### What you should do
In the listing below, find the line holding "X0456000Y0832800D03*" and the line holding "X0421000Y0692800D02*". Write out those two lines and all lines between, exactly, and nothing more.

### Material provided
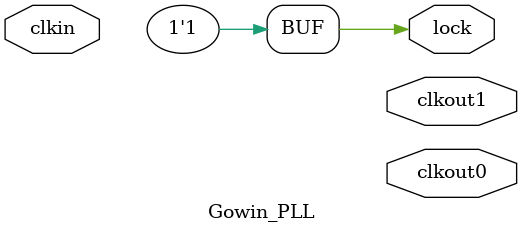
<source format=sv>

`default_nettype none

module Gowin_PLL
        (
            input   var logic   clkin   ,
            output  var logic   clkout0 ,
            output  var logic   clkout1 ,
            output  var logic   lock    
        );

    assign lock = 1'b1;

endmodule

`default_nettype wire



</source>
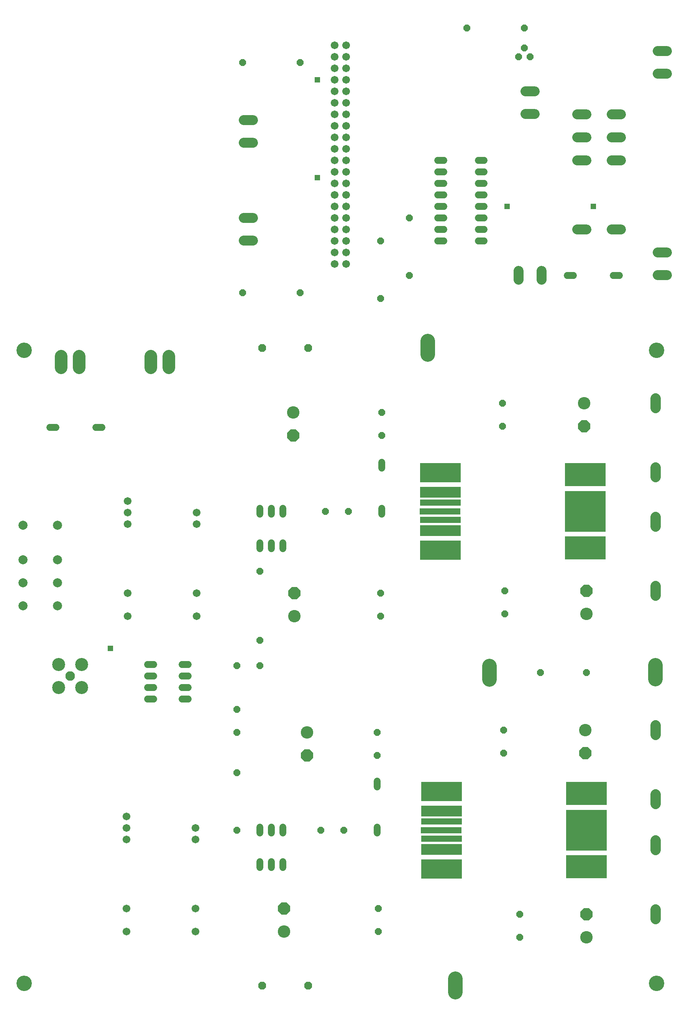
<source format=gts>
G75*
%MOIN*%
%OFA0B0*%
%FSLAX25Y25*%
%IPPOS*%
%LPD*%
%AMOC8*
5,1,8,0,0,1.08239X$1,22.5*
%
%ADD10C,0.13398*%
%ADD11C,0.10839*%
%ADD12C,0.08300*%
%ADD13C,0.11300*%
%ADD14C,0.12650*%
%ADD15OC8,0.06000*%
%ADD16C,0.06000*%
%ADD17C,0.07887*%
%ADD18C,0.09050*%
%ADD19R,0.35800X0.16800*%
%ADD20R,0.35800X0.09300*%
%ADD21R,0.35800X0.05800*%
%ADD22R,0.35800X0.20300*%
%ADD23R,0.35800X0.35800*%
%ADD24C,0.06737*%
%ADD25C,0.10800*%
%ADD26OC8,0.10800*%
%ADD27OC8,0.06800*%
%ADD28C,0.08600*%
%ADD29R,0.04762X0.04762*%
D10*
X0026000Y0027800D03*
X0026000Y0577800D03*
X0576000Y0577800D03*
X0576000Y0027800D03*
D11*
X0151795Y0562780D02*
X0151795Y0572820D01*
X0136205Y0572820D02*
X0136205Y0562780D01*
X0073795Y0562780D02*
X0073795Y0572820D01*
X0058205Y0572820D02*
X0058205Y0562780D01*
D12*
X0066000Y0294800D03*
D13*
X0055961Y0284761D03*
X0055961Y0304839D03*
X0076039Y0304839D03*
X0076039Y0284761D03*
D14*
X0377000Y0573875D02*
X0377000Y0585725D01*
X0430700Y0303525D02*
X0430700Y0291675D01*
X0575000Y0292175D02*
X0575000Y0304025D01*
X0401000Y0031725D02*
X0401000Y0019875D01*
D15*
X0457000Y0067800D03*
X0457000Y0087800D03*
X0443000Y0227800D03*
X0443000Y0247800D03*
X0475000Y0297800D03*
X0444000Y0348800D03*
X0444000Y0368800D03*
X0515000Y0297800D03*
X0442000Y0511800D03*
X0442000Y0531800D03*
X0361000Y0642800D03*
X0336000Y0622800D03*
X0336000Y0672800D03*
X0361000Y0692800D03*
X0266000Y0627800D03*
X0216000Y0627800D03*
X0337000Y0523800D03*
X0337000Y0503800D03*
X0308000Y0437800D03*
X0288000Y0437800D03*
X0336000Y0366800D03*
X0336000Y0346800D03*
X0333000Y0245800D03*
X0333000Y0225800D03*
X0304000Y0160800D03*
X0284000Y0160800D03*
X0334000Y0092800D03*
X0334000Y0072800D03*
X0211000Y0160800D03*
X0211000Y0210800D03*
X0211000Y0245800D03*
X0211000Y0265800D03*
X0211000Y0303800D03*
X0231000Y0303800D03*
X0231000Y0325800D03*
X0231000Y0385800D03*
X0216000Y0827800D03*
X0266000Y0827800D03*
X0411000Y0857800D03*
X0456000Y0832800D03*
X0461000Y0840300D03*
X0466000Y0832800D03*
X0461000Y0857800D03*
D16*
X0426200Y0742800D02*
X0421000Y0742800D01*
X0421000Y0732800D02*
X0426200Y0732800D01*
X0426200Y0722800D02*
X0421000Y0722800D01*
X0421000Y0712800D02*
X0426200Y0712800D01*
X0426200Y0702800D02*
X0421000Y0702800D01*
X0421000Y0692800D02*
X0426200Y0692800D01*
X0426200Y0682800D02*
X0421000Y0682800D01*
X0421000Y0672800D02*
X0426200Y0672800D01*
X0391000Y0672800D02*
X0385800Y0672800D01*
X0385800Y0682800D02*
X0391000Y0682800D01*
X0391000Y0692800D02*
X0385800Y0692800D01*
X0385800Y0702800D02*
X0391000Y0702800D01*
X0391000Y0712800D02*
X0385800Y0712800D01*
X0385800Y0722800D02*
X0391000Y0722800D01*
X0391000Y0732800D02*
X0385800Y0732800D01*
X0385800Y0742800D02*
X0391000Y0742800D01*
X0498400Y0642800D02*
X0503600Y0642800D01*
X0538400Y0642800D02*
X0543600Y0642800D01*
X0337000Y0480400D02*
X0337000Y0475200D01*
X0337000Y0440400D02*
X0337000Y0435200D01*
X0251000Y0435200D02*
X0251000Y0440400D01*
X0241000Y0440400D02*
X0241000Y0435200D01*
X0231000Y0435200D02*
X0231000Y0440400D01*
X0231000Y0410400D02*
X0231000Y0405200D01*
X0241000Y0405200D02*
X0241000Y0410400D01*
X0251000Y0410400D02*
X0251000Y0405200D01*
X0168600Y0304800D02*
X0163400Y0304800D01*
X0163400Y0294800D02*
X0168600Y0294800D01*
X0168600Y0284800D02*
X0163400Y0284800D01*
X0163400Y0274800D02*
X0168600Y0274800D01*
X0138600Y0274800D02*
X0133400Y0274800D01*
X0133400Y0284800D02*
X0138600Y0284800D01*
X0138600Y0294800D02*
X0133400Y0294800D01*
X0133400Y0304800D02*
X0138600Y0304800D01*
X0231000Y0163400D02*
X0231000Y0158200D01*
X0241000Y0158200D02*
X0241000Y0163400D01*
X0251000Y0163400D02*
X0251000Y0158200D01*
X0251000Y0133400D02*
X0251000Y0128200D01*
X0241000Y0128200D02*
X0241000Y0133400D01*
X0231000Y0133400D02*
X0231000Y0128200D01*
X0333000Y0158200D02*
X0333000Y0163400D01*
X0333000Y0198200D02*
X0333000Y0203400D01*
X0093600Y0510800D02*
X0088400Y0510800D01*
X0053600Y0510800D02*
X0048400Y0510800D01*
D17*
X0055000Y0425800D03*
X0055000Y0395800D03*
X0055000Y0375800D03*
X0055000Y0355800D03*
X0025000Y0355800D03*
X0025000Y0375800D03*
X0025000Y0395800D03*
X0025000Y0425800D03*
D18*
X0575000Y0424675D02*
X0575000Y0432925D01*
X0575000Y0467675D02*
X0575000Y0475925D01*
X0575000Y0527675D02*
X0575000Y0535925D01*
X0575000Y0372925D02*
X0575000Y0364675D01*
X0575000Y0251925D02*
X0575000Y0243675D01*
X0575000Y0191925D02*
X0575000Y0183675D01*
X0575000Y0151925D02*
X0575000Y0143675D01*
X0575000Y0091925D02*
X0575000Y0083675D01*
D19*
X0389100Y0127000D03*
X0389000Y0194400D03*
X0388100Y0404000D03*
X0388000Y0471400D03*
D20*
X0388100Y0454500D03*
X0387900Y0420900D03*
X0389100Y0177500D03*
X0388900Y0143900D03*
D21*
X0388900Y0153500D03*
X0388700Y0160800D03*
X0389200Y0168200D03*
X0387900Y0430500D03*
X0387700Y0437800D03*
X0388200Y0445200D03*
D22*
X0514200Y0469700D03*
X0514200Y0406100D03*
X0515200Y0192700D03*
X0515200Y0129100D03*
D23*
X0515050Y0160750D03*
X0514050Y0437750D03*
D24*
X0306000Y0652800D03*
X0306000Y0662800D03*
X0306000Y0672800D03*
X0306000Y0682800D03*
X0306000Y0692800D03*
X0306000Y0702800D03*
X0306000Y0712800D03*
X0306000Y0722800D03*
X0306000Y0732800D03*
X0306000Y0742800D03*
X0306000Y0752800D03*
X0306000Y0762800D03*
X0306000Y0772800D03*
X0306000Y0782800D03*
X0306000Y0792800D03*
X0306000Y0802800D03*
X0306000Y0812800D03*
X0306000Y0822800D03*
X0306000Y0832800D03*
X0306000Y0842800D03*
X0296000Y0842800D03*
X0296000Y0832800D03*
X0296000Y0822800D03*
X0296000Y0812800D03*
X0296000Y0802800D03*
X0296000Y0792800D03*
X0296000Y0782800D03*
X0296000Y0772800D03*
X0296000Y0762800D03*
X0296000Y0752800D03*
X0296000Y0742800D03*
X0296000Y0732800D03*
X0296000Y0722800D03*
X0296000Y0712800D03*
X0296000Y0702800D03*
X0296000Y0692800D03*
X0296000Y0682800D03*
X0296000Y0672800D03*
X0296000Y0662800D03*
X0296000Y0652800D03*
X0176000Y0436800D03*
X0176000Y0426800D03*
X0176000Y0366800D03*
X0176000Y0346800D03*
X0116000Y0346800D03*
X0116000Y0366800D03*
X0116000Y0426800D03*
X0116000Y0436800D03*
X0116000Y0446800D03*
X0115000Y0172800D03*
X0115000Y0162800D03*
X0115000Y0152800D03*
X0115000Y0092800D03*
X0115000Y0072800D03*
X0175000Y0072800D03*
X0175000Y0092800D03*
X0175000Y0152800D03*
X0175000Y0162800D03*
D25*
X0252000Y0072800D03*
X0272000Y0245800D03*
X0261000Y0346800D03*
X0260000Y0523800D03*
X0513000Y0531800D03*
X0515000Y0348800D03*
X0514000Y0247800D03*
X0515000Y0067800D03*
D26*
X0515000Y0087800D03*
X0514000Y0227800D03*
X0515000Y0368800D03*
X0513000Y0511800D03*
X0272000Y0225800D03*
X0252000Y0092800D03*
X0261000Y0366800D03*
X0260000Y0503800D03*
D27*
X0273000Y0579800D03*
X0233000Y0579800D03*
X0233000Y0025800D03*
X0273000Y0025800D03*
D28*
X0456200Y0638900D02*
X0456200Y0646700D01*
X0475900Y0646700D02*
X0475900Y0638900D01*
X0507100Y0682800D02*
X0514900Y0682800D01*
X0537100Y0682800D02*
X0544900Y0682800D01*
X0577100Y0662700D02*
X0584900Y0662700D01*
X0584900Y0643000D02*
X0577100Y0643000D01*
X0544900Y0742800D02*
X0537100Y0742800D01*
X0537100Y0762800D02*
X0544900Y0762800D01*
X0544900Y0782800D02*
X0537100Y0782800D01*
X0514900Y0782800D02*
X0507100Y0782800D01*
X0507100Y0762800D02*
X0514900Y0762800D01*
X0514900Y0742800D02*
X0507100Y0742800D01*
X0469900Y0782900D02*
X0462100Y0782900D01*
X0462100Y0802600D02*
X0469900Y0802600D01*
X0577100Y0817900D02*
X0584900Y0817900D01*
X0584900Y0837600D02*
X0577100Y0837600D01*
X0224900Y0777700D02*
X0217100Y0777700D01*
X0217100Y0758000D02*
X0224900Y0758000D01*
X0224900Y0692700D02*
X0217100Y0692700D01*
X0217100Y0673000D02*
X0224900Y0673000D01*
D29*
X0281000Y0727800D03*
X0281000Y0812800D03*
X0446000Y0702800D03*
X0521000Y0702800D03*
X0101000Y0318800D03*
M02*

</source>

### Final answer
X0456000Y0832800D03*
X0461000Y0840300D03*
X0466000Y0832800D03*
X0461000Y0857800D03*
D16*
X0426200Y0742800D02*
X0421000Y0742800D01*
X0421000Y0732800D02*
X0426200Y0732800D01*
X0426200Y0722800D02*
X0421000Y0722800D01*
X0421000Y0712800D02*
X0426200Y0712800D01*
X0426200Y0702800D02*
X0421000Y0702800D01*
X0421000Y0692800D02*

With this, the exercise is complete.